▸ WORK TASK:
Give only the count of lines that contain "with" in the material.

·····

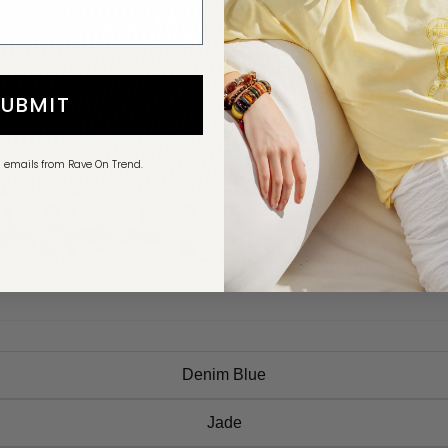
SUBMIT
g emails from Rave On Trend.
Denim Blue
Jade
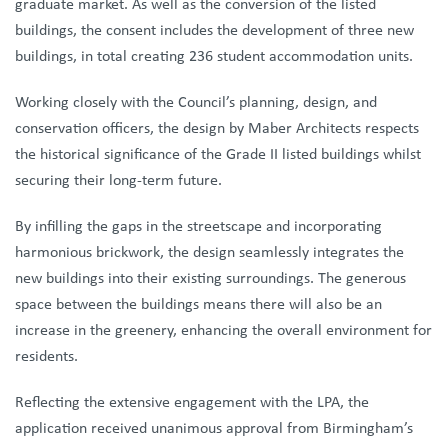
graduate market. As well as the conversion of the listed
buildings, the consent includes the development of three new
buildings, in total creating 236 student accommodation units.
Working closely with the Council’s planning, design, and
conservation officers, the design by Maber Architects respects
the historical significance of the Grade II listed buildings whilst
securing their long-term future.
By infilling the gaps in the streetscape and incorporating
harmonious brickwork, the design seamlessly integrates the
new buildings into their existing surroundings. The generous
space between the buildings means there will also be an
increase in the greenery, enhancing the overall environment for
residents.
Reflecting the extensive engagement with the LPA, the
application received unanimous approval from Birmingham’s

·····

▸ ANSWER TO THIS PROBLEM:
2